List every line in the rows below that contains the word "values".

*** Extracted data ***

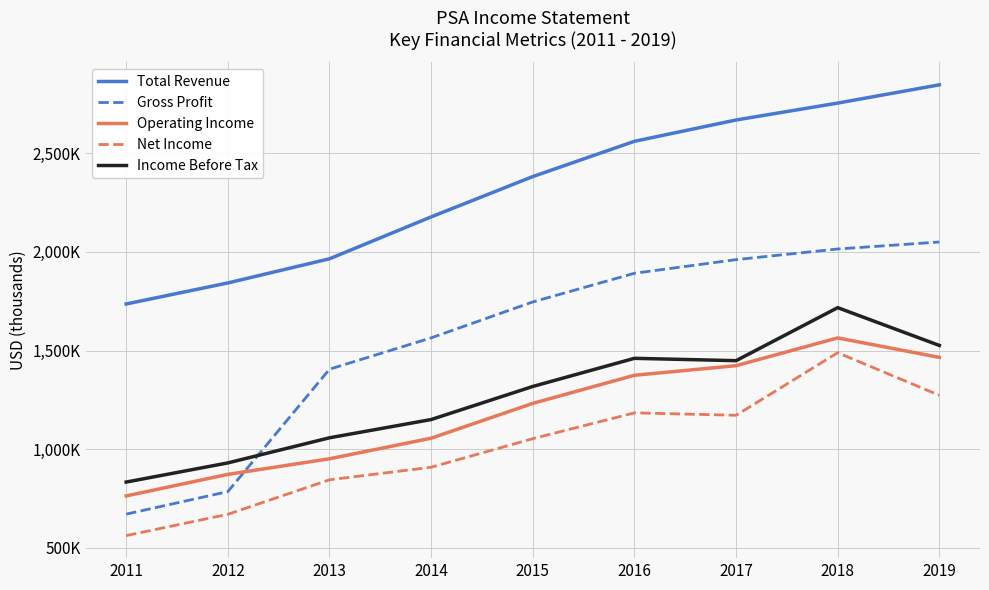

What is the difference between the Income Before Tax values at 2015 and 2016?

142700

*** End of Extracted data ***
*** Extracted data ***

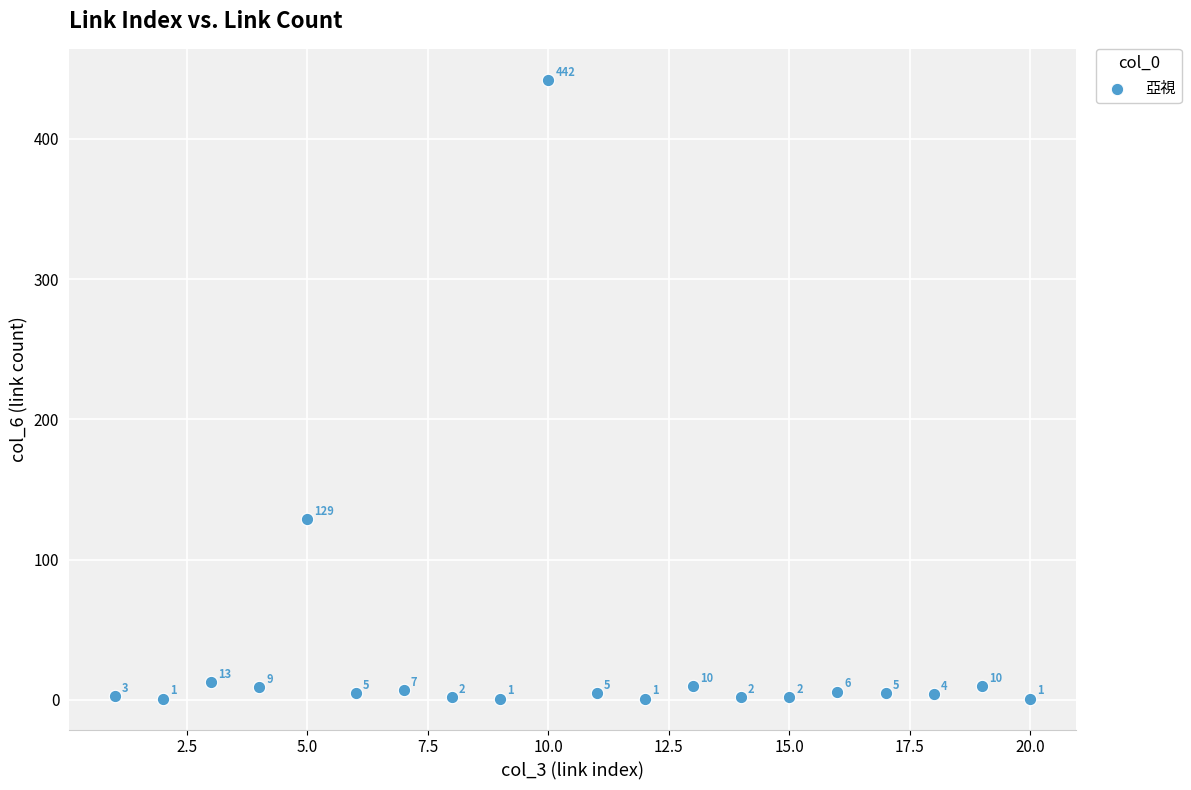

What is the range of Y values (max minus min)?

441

*** End of Extracted data ***
*** Extracted data ***

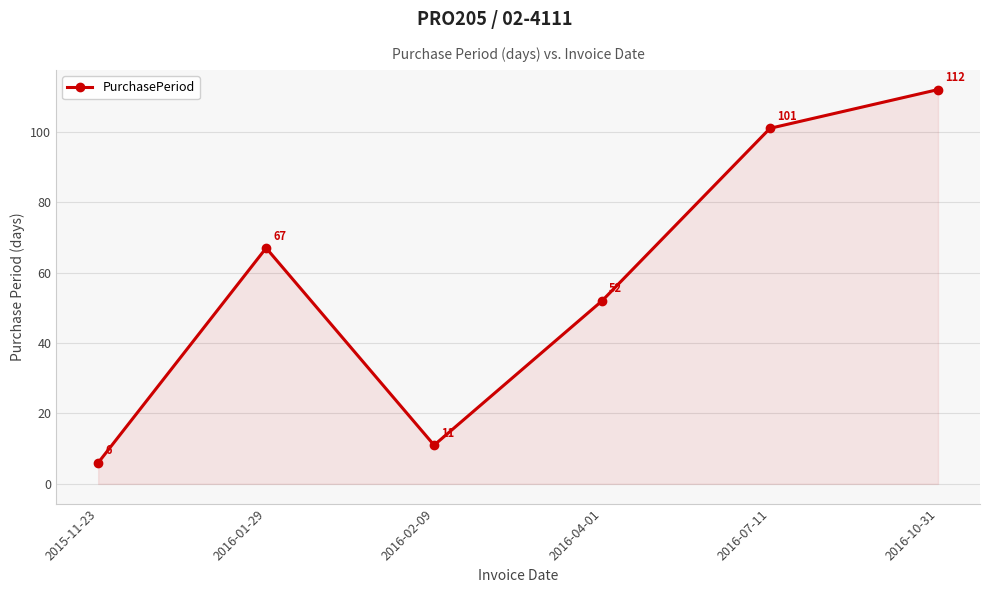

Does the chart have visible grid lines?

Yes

*** End of Extracted data ***

*Result for this exercise*.
What is the difference between the Income Before Tax values at 2015 and 2016?
What is the range of Y values (max minus min)?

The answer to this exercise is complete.